A House Speaker’s job is to “protect the members.” That did not happen. Challengers supported by the extreme wing defeated nine incumbents, and forced eight more into runoffs – including the Speaker, himself. The trend was statewide. The extreme wing ousted three justices on the Court of Criminal Appeals because they joined the majority in the Stephens decision, and ousted one incumbent on the State Board of Education and forced a second into a runoff.
Of course, our interest is not in partisanship or personalities, but what it means for policy. Voucher proponents spent tens of millions of dollars to run border security advertisements against anti-voucher Republicans. It worked. Six lost and four more were forced into a runoff.
What does it mean? Vouchers are virtually certain to pass. It’s just math. There are 150 members of the Texas House. A majority is 76. The vote on the amendment to remove vouchers from HB 1 in the 4th special session passed 84-63. Of our 84 votes, six lost and four more retired and the open seat was filled by a candidate that said they would support vouchers. 84 -10 = 74. This is a best case scenario. This scenario assumes a situation in which the four pro-public education Republicans survive their runoff, and that every pro-public education Republican that was re-elected stands on principle.
What about the November general election? In legislative math, 6 D’s ≠ 6 R’s. In other words, electing 6 pro-public education candidates of the minority party in November to replace the 6 from the majority party does not fix the problem. If the partisan makeup of the House went from 86-64 to 80-70, it is still unrealistic to think that the remaining Republican opposition would hold when “the writing is on the wall.” Asking them to stand on principle is asking them to fall on their sword.
The minority party would have to become the majority party, which is highly improbable in 2024. Democrats would have to win 12 seats. In reality, maybe 10 house districts are “swing,” which means previous electoral data evidences the district to be “closer than 10 percentage points” — or 55% – 45%. Of those ten that meet that definition, four are currently held by Democrats.
So where do supporters of public education go from here? The strategy is going to require a long-term commitment to incrementalism, permanent infrastructure, and local governments. Incrementalism is going to mean mitigating the harm of vouchers with the policy makers we have, while working for sustainable electoral gains over a decade or more. An incremental approach is going to require the permanent infrastructure that only member-based organizations can create. Permanent infrastructure means the long-term work that prioritizes bringing new people into civic engagement, rather than prioritizing the short-term work of “GOTV,” which is largely about motivating the already-engaged. Permanent infrastructure is going to require substantive engagement with local government. Local governments are going to implement whatever comes down from the state. Whether local governments implement maximally or minimally depends on the desires of the community that elects them, and that policy and campaign experience is from where future candidates for state-level offices will be found.

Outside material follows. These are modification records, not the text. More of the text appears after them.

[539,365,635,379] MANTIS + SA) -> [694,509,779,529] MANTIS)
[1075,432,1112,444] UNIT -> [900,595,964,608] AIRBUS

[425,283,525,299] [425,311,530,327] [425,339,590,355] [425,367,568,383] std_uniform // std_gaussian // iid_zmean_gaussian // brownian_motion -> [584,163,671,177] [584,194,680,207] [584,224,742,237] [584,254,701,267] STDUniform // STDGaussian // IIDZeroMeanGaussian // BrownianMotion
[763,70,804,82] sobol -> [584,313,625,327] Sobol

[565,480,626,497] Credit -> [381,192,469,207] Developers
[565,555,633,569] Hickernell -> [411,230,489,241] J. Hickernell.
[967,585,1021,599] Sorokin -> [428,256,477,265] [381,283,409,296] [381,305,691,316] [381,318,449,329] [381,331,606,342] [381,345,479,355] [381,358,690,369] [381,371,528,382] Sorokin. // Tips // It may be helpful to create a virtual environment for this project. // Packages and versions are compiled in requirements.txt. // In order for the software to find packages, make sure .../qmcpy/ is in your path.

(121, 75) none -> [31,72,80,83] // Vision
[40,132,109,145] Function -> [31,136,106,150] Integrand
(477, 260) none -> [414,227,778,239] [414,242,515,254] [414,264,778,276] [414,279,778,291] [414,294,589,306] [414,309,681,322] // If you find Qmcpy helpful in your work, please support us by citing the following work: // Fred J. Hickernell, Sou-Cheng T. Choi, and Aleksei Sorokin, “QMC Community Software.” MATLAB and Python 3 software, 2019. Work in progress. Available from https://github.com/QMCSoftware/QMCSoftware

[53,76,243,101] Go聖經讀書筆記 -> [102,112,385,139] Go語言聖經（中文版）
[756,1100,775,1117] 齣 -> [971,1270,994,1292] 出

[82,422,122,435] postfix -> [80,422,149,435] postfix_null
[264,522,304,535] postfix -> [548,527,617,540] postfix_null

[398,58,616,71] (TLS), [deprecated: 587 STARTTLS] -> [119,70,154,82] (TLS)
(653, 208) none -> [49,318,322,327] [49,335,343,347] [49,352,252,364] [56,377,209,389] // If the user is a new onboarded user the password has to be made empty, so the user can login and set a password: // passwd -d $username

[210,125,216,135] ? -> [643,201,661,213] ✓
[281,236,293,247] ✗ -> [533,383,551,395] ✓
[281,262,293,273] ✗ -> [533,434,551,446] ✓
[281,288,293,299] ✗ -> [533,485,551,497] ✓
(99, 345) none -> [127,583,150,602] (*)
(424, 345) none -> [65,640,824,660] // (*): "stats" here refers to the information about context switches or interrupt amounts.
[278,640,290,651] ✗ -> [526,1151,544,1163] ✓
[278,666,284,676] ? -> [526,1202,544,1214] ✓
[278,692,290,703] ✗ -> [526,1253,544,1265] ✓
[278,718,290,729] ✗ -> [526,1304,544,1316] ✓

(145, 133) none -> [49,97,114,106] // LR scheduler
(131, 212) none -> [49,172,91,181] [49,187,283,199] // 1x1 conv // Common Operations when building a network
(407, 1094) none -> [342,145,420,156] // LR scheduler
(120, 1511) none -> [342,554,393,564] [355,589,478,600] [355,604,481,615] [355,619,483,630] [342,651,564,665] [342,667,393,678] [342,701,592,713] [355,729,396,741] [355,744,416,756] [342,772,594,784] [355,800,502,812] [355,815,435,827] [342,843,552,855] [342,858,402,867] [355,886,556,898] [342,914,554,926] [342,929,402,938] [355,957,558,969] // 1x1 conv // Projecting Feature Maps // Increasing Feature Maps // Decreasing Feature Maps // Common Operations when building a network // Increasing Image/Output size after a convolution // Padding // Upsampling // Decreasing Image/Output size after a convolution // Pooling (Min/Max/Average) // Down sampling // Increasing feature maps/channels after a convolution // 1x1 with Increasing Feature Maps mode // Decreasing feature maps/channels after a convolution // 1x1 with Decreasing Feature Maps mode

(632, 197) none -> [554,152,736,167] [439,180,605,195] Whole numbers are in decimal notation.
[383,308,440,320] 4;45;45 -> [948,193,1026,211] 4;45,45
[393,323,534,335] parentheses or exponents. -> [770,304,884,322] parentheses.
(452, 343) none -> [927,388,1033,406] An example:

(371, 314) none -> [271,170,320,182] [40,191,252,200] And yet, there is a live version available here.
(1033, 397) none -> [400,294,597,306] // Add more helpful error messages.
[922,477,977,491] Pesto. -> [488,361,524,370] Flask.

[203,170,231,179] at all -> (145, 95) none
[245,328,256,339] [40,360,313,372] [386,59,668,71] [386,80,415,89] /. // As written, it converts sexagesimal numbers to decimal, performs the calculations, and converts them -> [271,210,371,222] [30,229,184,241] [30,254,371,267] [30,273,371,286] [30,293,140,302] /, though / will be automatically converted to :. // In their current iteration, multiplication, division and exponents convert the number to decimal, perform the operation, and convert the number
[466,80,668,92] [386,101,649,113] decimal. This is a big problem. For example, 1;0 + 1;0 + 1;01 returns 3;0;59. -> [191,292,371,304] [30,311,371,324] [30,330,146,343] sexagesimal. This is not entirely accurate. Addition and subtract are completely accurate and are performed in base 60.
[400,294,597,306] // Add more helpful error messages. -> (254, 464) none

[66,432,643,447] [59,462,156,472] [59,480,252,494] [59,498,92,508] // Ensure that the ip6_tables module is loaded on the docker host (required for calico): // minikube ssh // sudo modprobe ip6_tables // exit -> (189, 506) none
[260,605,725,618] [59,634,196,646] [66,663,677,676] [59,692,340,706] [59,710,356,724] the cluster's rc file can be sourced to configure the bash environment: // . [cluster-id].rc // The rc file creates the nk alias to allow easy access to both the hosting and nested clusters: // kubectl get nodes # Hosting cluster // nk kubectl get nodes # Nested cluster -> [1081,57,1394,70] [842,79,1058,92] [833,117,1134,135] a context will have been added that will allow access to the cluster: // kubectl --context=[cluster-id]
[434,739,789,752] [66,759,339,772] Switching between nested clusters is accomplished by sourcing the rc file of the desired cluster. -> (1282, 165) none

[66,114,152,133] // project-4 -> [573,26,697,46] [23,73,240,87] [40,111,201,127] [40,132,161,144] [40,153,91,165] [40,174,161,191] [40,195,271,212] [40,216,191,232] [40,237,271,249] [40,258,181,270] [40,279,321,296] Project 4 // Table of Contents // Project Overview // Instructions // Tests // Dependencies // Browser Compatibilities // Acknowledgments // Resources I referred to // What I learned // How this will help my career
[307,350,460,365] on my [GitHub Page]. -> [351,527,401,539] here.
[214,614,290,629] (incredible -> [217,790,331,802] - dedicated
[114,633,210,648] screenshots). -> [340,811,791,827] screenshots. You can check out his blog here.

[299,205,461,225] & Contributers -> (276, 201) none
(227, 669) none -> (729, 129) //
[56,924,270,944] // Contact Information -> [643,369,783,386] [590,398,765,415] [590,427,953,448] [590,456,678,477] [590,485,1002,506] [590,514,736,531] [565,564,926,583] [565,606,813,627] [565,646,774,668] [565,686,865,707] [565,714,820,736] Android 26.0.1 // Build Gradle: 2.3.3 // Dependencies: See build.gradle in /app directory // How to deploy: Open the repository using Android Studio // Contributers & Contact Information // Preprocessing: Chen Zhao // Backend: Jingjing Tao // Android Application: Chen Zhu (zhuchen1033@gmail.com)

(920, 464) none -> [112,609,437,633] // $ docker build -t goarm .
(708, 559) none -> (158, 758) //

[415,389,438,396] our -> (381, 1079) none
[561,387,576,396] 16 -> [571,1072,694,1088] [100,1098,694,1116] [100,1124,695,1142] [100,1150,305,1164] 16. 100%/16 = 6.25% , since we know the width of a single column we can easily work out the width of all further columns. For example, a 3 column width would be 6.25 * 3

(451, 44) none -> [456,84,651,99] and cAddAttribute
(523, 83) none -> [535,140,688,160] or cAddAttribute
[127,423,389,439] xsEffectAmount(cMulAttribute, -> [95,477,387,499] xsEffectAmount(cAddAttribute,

Altering the old adage for March 5, “Rome wasn’t destroyed in a day.” Neither will be Texas or its public schools. Where we go from here really depends on how communities respond in the May 28 runoffs, for the November general election, the 89th Legislative Session, and in every electoral cycle thereafter. That’s how public schools were created – slowly and incrementally over the decades — and it’s how their future will be determined.